QRU? allows you to share any of your contacts as a QR code. QR codes are able to be scanned by devices powered by any one of dozens of platforms. Whether its Android, iOS, WP7/8, BBOS, symbian, or one of many others, if it has a barcode scanner it can receive a contact from you. QRU? really allows you to share contact info with nearly anybody.

QRU? allows you to share the following contact fields:

-Name
-Organization/Job
-Phone Numbers
-Email Addresses
-Postal Addresses
-Notes
-Website
-Events

and formats them as a neat and tidy VCARD QR code. QRU? can also:

-Place contact photo as QR code background (light or dark)
-Easily share to facebook/twitter/email/mms/etc
-Save QR code to SD card

The next time somebody asks "Who are you?" just open QRU?!
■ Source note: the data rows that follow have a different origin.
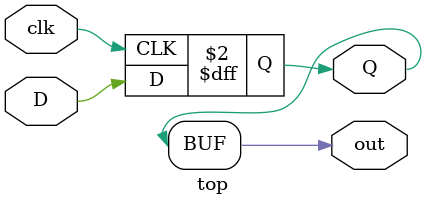
<source format=v>
module top (
  input  D, clk,
  output Q, out
);
    assign out = Q;
    always @(posedge clk) begin
        Q <= D;
    end
endmodule

// Gate level dff with reset
//module top (
//  input  D, clk, rst,
//  output Q, Qn
//);
//    always @(posedge clk, posedge rst) begin
//        if (rst) begin
//            Q  <= 0;
//            Qn <= 1;
//        end else begin
//            Q  <= D;
//            Qn <= ~D;
//        end
//    end
//endmodule

// Gate level ff would trigger delta cycles
//module top(input D, input clk, output Q, output q1);
//    wire x,y;
//    assign x = ~(D&clk);
//    assign y = ~(~D&clk);
//    assign q1 = ~(y&Q);
//    assign Q = ~(x&q1);
//endmodule

</source>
Planned future features include relationship, landscape mode, and sharing to QRU?

This is the first Android app I've created. The experience was pretty good so far and I'm sure I'll start up another project once I am satisfied with QRU?. Feedback is welcome and appreciated  If you wanna test the paid version but don't feel like forking over the cash just PM me your email and I'll send you the apk.


----------



## sttereve (Sep 17, 2012)

VERSION 1.2

-added website and event fields
-added share option
-added field types for phone and email
-bug fixes


----------



## sttereve (Sep 17, 2012)

VERSION 1.3

-Merged paid version features into free version
-Minor touch-ups


----------



## killbabyseals (Aug 2, 2014)

1
Will you please add the option to generate- and read Aztec Code -- which is used more frequently than mere qr

2
is this free in the classical sense: without any costs ?

both expectation of financial payment or web ads are the opposite of free.


----------